À cette époque, New York était économiquement et politiquement dans un trou noir et les loyers étaient du coup très bas dans la région post-industrielle de la ville (l’East Village) Ça a attiré des tas de gens pauvres, parmi lesquels des artistes et des musiciens, qui étaient attirés par le côté rugueux de New York. Et donc la créativité artistique et musicale a proliféré dans une zone relativement restreinte : Downtown. Ces artistes et musiciens ont commencé à collaborer ensemble, à monter des groupes, et chacun a réalisé qu’ils faisaient tous partis du même élan. Vu que certaines personnes impliquées dans cette scène sont devenues rapidement célèbres et ont continué à faire des choses originales (comme Blondie, Basquiat, etc), ils ont pu créer des ponts entre la culture institutionnelle et la culture populaire, le punk et le disco.

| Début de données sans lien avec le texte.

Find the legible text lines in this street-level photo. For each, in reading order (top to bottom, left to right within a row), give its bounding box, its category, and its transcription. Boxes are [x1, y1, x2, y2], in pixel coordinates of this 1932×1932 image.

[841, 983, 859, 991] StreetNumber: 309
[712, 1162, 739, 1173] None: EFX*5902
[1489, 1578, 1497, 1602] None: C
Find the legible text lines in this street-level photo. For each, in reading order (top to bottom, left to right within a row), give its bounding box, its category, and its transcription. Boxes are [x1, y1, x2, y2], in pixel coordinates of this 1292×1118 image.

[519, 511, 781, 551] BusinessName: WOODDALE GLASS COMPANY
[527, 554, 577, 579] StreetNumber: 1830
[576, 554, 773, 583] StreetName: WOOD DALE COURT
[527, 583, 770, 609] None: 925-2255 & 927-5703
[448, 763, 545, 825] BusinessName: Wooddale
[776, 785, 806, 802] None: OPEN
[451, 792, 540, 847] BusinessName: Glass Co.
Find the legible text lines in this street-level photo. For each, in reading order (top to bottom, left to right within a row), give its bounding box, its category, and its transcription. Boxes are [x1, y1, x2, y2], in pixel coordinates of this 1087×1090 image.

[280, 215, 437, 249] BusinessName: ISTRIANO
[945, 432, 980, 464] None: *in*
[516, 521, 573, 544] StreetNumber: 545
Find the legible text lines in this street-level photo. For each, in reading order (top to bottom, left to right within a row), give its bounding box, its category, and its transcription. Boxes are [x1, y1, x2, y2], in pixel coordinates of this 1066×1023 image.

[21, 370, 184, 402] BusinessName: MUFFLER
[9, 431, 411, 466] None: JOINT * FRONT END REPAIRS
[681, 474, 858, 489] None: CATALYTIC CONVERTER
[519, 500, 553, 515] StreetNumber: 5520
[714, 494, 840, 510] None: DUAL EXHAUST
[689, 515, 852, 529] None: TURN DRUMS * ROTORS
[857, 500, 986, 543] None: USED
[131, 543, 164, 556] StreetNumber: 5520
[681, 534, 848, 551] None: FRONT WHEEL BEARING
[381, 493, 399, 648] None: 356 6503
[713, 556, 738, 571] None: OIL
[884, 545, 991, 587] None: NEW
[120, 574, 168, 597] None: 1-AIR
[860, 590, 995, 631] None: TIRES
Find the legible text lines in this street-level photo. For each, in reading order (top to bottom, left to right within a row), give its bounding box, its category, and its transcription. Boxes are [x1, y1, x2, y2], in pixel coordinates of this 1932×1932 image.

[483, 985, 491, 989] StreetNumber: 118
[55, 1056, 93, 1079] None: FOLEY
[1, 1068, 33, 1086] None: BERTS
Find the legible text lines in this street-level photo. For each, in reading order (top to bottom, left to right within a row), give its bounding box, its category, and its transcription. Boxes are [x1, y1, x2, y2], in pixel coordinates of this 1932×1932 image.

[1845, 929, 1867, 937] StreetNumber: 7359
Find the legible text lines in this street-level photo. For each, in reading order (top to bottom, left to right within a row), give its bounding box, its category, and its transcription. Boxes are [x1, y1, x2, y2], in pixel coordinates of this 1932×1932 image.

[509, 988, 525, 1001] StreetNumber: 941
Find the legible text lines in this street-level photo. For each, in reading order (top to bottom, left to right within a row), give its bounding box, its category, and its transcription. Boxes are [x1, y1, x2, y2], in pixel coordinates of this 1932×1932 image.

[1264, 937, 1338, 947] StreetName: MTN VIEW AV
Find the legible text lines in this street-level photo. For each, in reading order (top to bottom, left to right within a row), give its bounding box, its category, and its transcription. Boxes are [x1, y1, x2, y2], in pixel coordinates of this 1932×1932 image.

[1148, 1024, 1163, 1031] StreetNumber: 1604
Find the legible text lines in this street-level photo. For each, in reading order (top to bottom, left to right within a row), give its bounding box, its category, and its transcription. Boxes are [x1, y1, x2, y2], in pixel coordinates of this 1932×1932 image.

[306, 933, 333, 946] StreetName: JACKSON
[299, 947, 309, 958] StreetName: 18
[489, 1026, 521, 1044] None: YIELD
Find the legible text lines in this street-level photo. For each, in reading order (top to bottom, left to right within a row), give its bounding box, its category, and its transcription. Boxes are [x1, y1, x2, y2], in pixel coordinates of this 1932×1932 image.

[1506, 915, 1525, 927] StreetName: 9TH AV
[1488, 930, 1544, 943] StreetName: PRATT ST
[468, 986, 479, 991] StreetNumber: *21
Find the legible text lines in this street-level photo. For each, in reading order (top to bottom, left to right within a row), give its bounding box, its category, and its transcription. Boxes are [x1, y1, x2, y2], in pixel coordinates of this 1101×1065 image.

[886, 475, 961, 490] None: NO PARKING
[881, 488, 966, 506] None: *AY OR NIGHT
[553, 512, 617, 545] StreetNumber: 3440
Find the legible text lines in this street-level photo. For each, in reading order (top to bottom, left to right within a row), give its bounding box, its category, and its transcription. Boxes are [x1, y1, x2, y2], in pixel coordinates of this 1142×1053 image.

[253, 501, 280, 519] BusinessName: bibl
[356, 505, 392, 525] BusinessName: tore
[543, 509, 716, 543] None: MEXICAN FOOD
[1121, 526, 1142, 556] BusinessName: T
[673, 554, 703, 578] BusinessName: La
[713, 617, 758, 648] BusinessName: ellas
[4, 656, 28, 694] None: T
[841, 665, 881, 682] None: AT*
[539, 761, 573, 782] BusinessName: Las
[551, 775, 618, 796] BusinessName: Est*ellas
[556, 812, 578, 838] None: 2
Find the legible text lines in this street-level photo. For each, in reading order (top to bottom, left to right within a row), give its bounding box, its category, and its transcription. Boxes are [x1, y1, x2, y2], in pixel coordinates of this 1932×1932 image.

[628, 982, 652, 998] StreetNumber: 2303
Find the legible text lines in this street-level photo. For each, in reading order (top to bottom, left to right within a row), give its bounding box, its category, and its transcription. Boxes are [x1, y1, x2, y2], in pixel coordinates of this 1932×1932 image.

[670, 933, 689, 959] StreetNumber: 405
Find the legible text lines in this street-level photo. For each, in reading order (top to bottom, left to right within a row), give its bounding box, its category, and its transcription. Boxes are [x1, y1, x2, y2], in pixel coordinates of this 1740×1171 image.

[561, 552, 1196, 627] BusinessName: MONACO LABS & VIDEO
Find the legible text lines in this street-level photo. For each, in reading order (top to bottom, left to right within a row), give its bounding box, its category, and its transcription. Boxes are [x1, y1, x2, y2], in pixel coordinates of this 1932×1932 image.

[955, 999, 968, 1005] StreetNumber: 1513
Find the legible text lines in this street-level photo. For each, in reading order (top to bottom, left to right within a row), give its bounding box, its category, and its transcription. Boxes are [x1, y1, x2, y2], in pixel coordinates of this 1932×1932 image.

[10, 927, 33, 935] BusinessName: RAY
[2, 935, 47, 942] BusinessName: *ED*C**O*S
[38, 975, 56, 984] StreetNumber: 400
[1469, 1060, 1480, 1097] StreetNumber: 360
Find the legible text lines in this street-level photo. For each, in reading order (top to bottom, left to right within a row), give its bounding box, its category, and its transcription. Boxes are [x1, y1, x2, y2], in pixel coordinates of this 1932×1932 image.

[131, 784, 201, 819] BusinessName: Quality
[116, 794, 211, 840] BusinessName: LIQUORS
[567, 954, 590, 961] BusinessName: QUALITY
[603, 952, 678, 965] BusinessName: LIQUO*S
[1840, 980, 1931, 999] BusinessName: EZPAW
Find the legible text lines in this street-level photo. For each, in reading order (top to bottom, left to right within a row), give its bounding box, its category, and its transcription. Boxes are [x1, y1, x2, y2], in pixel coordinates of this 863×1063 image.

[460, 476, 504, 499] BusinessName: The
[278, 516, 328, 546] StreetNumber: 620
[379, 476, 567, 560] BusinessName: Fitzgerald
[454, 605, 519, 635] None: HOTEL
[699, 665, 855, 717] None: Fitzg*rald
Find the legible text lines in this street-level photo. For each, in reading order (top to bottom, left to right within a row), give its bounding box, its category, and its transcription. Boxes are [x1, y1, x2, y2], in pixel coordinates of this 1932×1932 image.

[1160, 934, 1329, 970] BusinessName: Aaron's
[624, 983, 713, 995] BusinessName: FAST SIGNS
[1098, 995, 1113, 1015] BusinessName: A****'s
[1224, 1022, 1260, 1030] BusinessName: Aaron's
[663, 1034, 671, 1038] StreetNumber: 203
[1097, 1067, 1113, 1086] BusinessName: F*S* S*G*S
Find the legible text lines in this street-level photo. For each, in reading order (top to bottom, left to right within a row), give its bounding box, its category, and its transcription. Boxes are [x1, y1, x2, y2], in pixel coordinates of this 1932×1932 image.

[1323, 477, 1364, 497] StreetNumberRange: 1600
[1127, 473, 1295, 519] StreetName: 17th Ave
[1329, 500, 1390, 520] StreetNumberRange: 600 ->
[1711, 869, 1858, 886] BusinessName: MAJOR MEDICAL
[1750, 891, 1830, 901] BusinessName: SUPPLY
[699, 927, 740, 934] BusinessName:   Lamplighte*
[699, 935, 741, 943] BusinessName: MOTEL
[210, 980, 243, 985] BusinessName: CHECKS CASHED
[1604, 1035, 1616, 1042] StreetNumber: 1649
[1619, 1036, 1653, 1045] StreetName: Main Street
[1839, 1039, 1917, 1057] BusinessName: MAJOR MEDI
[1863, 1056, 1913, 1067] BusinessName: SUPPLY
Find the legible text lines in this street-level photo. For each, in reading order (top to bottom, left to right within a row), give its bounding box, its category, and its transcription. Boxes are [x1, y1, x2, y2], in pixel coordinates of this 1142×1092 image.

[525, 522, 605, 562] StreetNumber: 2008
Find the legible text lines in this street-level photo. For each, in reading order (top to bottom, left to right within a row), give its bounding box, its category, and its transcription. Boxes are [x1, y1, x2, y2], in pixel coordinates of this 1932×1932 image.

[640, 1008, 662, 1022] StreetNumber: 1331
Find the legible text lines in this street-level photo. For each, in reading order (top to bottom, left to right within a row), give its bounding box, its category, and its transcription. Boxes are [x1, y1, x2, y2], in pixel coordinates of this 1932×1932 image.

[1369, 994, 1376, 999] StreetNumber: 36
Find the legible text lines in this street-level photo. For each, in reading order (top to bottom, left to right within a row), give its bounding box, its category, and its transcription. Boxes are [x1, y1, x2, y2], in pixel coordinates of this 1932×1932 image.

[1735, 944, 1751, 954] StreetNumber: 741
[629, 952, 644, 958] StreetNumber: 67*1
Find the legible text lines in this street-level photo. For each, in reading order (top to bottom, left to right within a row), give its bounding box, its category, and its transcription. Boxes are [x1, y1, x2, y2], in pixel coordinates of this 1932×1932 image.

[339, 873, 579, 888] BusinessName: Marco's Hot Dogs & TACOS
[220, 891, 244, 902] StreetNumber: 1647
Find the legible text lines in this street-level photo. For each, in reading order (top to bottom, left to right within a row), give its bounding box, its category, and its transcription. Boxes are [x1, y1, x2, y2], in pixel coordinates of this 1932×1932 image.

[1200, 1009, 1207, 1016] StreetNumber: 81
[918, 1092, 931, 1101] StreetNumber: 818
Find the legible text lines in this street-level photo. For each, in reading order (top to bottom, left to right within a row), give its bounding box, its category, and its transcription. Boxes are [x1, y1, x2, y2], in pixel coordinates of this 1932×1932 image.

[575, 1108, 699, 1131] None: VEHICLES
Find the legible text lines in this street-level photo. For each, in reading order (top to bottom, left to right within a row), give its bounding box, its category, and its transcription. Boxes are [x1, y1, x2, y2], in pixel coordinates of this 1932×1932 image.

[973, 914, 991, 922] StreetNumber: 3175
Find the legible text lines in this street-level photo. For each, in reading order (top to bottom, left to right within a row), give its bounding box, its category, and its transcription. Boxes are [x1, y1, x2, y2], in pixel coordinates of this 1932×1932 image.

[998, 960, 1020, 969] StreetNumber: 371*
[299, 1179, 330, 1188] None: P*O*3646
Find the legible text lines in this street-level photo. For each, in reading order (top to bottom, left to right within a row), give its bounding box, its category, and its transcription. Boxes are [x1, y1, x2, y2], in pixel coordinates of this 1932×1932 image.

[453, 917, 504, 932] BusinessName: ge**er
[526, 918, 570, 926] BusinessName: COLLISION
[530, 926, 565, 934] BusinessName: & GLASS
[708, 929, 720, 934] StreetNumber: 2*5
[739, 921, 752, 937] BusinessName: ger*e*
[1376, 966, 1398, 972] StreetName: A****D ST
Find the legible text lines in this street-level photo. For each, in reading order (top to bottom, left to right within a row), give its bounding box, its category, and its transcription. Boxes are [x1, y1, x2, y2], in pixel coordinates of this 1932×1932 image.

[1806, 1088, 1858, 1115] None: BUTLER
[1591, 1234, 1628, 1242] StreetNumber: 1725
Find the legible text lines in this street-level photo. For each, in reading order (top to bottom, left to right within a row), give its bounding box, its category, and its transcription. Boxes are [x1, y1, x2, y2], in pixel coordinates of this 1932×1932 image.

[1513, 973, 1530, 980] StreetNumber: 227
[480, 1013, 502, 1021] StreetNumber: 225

Personellement, je n’ai pas connu cette scène, donc je l’idéalise complètement. Mais est-ce que c’était vraiment aussi cool que je l’imagine ?
Les gens vivaient dans des appartement vétustes, probablement sans chauffage, mais qui rendaient bien en photo. Tous essayaient des choses nouvelles et différentes. Je crois que la plupart de ces gens étaient en quête de quelque chose. Ce qui est séduisant vu de l’extérieur, mais en réalité, je pense que ça devait être très difficile de vivre avec eux. Mais si « cool » signifie fréquenter des gens à la fois désagréables et créatifs, je pense que c’était cool.


Quels sont les morceaux qui ont changé sur cette nouvelle édition, et pourquoi ?
Pour les raisons mentionnées plus haut, Liquid Liquid, Rammellzee et ESG ne sont plus sur la nouvelle version. Dans les ajouts, il y a Alan Vega (j’ai toujours voulu avoir un morceau de Suicide mais ce n’était pas possible à l’époque), Implog (le groupe de Don Christensen et Jody Harris), des titres bonus de Bush Tetras, Konk, Mars et de l’incroyable groupe punk pré-New York Noise, Chain Gang, avec le morceau « Son of Sam ».


Une dernière question : est-ce que le monde en aura un jour marre d’écouter « Contort Yourself » ?
Non. Moi en tout cas, je ne m’en lasse pas !


L’édition 2016 de New York Noise: Dance Music From the New York Underground 1977-1982 est disponible chez Soul Jazz.